-- TEXT EXCERPT --

····················

This tutorial will show you, how you can take images of different sizes and process them in a way, they all come out with a desired size, without stretching them. The no stretching part will be done by adding padding to a smaller dimension, width or height.
This process can prove very useful when preparing training, testing and validating data for a convolutional neural network. Padding added to the image hold 0 for all color channels or in other words it’s black. Image being processed will always be placed in the middle, regardless if the padding will be added horizontally or vertically.
This project is related to a Zero Padding Project, which adds a border of desired thickness all around the image.
Let’s take a look at the function that will be doing the heavy lifting for us.

····················

-- INFORMATION SUPPLIED --
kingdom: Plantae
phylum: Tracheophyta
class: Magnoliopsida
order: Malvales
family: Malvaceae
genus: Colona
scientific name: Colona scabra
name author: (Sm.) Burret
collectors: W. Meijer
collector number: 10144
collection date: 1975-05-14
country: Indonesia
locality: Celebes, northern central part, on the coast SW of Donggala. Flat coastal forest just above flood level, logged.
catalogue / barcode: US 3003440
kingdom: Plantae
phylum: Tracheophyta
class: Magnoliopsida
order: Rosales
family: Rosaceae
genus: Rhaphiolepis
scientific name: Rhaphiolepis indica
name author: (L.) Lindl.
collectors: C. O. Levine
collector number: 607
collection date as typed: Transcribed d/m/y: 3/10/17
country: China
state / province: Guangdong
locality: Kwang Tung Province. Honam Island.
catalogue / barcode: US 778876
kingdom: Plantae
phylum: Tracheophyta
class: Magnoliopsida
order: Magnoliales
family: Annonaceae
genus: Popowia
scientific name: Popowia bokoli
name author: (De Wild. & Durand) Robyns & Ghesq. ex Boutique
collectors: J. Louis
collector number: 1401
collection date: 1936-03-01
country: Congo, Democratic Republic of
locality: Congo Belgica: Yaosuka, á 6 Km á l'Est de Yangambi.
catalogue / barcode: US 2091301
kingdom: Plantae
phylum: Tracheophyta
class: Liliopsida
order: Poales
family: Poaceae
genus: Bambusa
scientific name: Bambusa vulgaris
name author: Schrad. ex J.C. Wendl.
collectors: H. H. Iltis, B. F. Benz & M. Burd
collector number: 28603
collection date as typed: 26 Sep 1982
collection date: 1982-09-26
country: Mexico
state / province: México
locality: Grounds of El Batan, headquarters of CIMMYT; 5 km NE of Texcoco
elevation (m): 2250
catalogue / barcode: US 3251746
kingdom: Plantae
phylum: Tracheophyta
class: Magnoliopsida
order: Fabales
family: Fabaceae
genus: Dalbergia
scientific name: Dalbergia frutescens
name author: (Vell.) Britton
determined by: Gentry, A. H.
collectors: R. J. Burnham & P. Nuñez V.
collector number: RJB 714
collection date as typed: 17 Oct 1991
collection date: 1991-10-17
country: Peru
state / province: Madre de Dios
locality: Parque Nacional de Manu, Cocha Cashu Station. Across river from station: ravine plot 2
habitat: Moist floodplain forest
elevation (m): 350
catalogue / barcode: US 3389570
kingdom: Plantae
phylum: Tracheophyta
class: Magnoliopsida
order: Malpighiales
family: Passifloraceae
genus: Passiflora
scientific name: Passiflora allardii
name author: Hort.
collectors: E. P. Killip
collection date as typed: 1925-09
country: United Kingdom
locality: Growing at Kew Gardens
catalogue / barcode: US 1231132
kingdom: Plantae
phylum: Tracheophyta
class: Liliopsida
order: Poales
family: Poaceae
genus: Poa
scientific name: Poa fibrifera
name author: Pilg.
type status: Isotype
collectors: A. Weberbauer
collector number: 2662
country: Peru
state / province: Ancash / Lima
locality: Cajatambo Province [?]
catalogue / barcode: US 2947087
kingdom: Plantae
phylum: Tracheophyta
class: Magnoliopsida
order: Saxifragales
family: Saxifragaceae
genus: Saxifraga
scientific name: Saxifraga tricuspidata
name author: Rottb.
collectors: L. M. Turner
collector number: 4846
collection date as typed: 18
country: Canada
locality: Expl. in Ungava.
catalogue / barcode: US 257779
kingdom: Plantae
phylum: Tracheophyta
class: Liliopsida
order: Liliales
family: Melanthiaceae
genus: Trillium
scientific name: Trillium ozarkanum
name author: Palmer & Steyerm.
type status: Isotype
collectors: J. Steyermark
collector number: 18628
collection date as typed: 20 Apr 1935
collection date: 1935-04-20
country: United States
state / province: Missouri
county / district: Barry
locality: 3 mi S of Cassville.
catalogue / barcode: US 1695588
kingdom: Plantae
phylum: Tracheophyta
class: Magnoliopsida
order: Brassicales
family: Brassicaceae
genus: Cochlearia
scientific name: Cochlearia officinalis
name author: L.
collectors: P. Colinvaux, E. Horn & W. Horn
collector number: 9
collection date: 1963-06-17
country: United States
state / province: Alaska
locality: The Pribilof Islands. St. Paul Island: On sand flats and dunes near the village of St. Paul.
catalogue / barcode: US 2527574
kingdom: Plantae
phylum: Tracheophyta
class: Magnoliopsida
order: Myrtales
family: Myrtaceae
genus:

····················

-- ASSIGNMENT --
From the image-padding tutorial, output verbatim everything from "This tutorial will" down to "width or height.".

-- TASK OUTPUT --
This tutorial will show you, how you can take images of different sizes and process them in a way, they all come out with a desired size, without stretching them. The no stretching part will be done by adding padding to a smaller dimension, width or height.